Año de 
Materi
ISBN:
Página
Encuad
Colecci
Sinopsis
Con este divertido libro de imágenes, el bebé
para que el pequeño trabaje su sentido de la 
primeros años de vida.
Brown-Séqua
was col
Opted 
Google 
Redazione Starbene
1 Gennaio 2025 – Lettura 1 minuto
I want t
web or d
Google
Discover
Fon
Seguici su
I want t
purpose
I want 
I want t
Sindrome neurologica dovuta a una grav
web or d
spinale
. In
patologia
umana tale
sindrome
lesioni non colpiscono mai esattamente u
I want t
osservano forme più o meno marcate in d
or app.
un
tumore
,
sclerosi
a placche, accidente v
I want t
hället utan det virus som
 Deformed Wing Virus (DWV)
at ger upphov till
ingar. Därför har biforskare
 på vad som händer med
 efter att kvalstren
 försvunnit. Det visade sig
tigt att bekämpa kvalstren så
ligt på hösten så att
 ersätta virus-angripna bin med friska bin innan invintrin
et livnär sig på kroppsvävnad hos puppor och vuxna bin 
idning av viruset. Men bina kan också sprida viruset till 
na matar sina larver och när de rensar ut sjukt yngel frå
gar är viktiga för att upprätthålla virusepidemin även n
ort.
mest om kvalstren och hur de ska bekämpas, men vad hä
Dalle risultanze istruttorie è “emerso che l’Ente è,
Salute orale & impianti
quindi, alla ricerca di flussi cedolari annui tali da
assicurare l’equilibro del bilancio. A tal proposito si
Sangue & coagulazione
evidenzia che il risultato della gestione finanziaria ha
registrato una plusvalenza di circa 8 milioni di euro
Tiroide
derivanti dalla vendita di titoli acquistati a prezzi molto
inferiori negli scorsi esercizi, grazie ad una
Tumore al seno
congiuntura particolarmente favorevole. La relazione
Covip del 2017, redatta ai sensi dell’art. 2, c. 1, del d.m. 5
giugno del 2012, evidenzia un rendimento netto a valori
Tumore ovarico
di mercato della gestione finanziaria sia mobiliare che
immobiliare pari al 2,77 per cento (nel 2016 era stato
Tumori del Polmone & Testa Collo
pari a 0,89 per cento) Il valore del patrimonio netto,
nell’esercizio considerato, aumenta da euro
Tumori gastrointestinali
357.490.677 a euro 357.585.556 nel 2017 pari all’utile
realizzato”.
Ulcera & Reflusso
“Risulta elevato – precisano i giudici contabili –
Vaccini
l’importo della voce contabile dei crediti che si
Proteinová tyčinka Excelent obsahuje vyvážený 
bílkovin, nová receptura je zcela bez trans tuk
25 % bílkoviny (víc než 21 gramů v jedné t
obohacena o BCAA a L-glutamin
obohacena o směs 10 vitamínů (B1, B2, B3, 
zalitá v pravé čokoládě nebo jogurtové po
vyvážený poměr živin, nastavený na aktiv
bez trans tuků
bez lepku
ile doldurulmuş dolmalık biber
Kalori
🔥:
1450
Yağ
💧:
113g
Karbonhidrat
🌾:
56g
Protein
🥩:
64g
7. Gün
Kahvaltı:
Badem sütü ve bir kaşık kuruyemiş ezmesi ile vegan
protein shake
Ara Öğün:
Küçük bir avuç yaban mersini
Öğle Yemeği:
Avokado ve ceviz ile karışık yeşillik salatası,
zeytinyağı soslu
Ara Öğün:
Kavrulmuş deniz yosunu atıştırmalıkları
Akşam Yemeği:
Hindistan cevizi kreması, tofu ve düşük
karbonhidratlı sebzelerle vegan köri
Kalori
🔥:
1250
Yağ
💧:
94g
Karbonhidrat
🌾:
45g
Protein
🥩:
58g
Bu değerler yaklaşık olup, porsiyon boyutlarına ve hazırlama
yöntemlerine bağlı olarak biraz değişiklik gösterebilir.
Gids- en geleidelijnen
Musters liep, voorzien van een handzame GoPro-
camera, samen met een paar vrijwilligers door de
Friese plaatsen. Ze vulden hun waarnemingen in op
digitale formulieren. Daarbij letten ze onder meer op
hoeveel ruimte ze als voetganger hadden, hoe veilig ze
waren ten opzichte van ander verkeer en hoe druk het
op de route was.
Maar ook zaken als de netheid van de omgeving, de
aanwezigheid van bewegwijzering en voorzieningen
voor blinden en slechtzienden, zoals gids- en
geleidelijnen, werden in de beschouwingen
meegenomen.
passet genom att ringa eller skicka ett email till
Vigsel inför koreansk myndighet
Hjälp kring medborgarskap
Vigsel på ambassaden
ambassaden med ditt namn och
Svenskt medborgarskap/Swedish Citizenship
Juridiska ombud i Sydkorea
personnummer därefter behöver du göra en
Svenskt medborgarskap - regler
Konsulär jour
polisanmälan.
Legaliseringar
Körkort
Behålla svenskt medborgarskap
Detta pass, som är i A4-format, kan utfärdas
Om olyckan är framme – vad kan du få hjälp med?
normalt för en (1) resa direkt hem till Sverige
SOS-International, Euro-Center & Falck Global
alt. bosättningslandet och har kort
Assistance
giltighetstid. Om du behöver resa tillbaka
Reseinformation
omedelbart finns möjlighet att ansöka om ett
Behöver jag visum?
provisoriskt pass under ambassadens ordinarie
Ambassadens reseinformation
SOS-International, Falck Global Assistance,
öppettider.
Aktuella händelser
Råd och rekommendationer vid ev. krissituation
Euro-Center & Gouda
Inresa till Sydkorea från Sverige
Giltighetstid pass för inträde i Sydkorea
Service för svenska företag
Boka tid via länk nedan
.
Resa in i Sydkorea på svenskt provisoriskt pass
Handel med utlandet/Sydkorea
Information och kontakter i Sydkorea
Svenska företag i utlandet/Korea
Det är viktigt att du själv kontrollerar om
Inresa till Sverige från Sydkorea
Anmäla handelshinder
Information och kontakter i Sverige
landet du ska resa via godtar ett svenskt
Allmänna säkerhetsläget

- - - - - - -

◆ Your goal ◆
Please tally the lines above that include the word "Inresa" and answer with the number by itself.

◆ Solution below ◆
2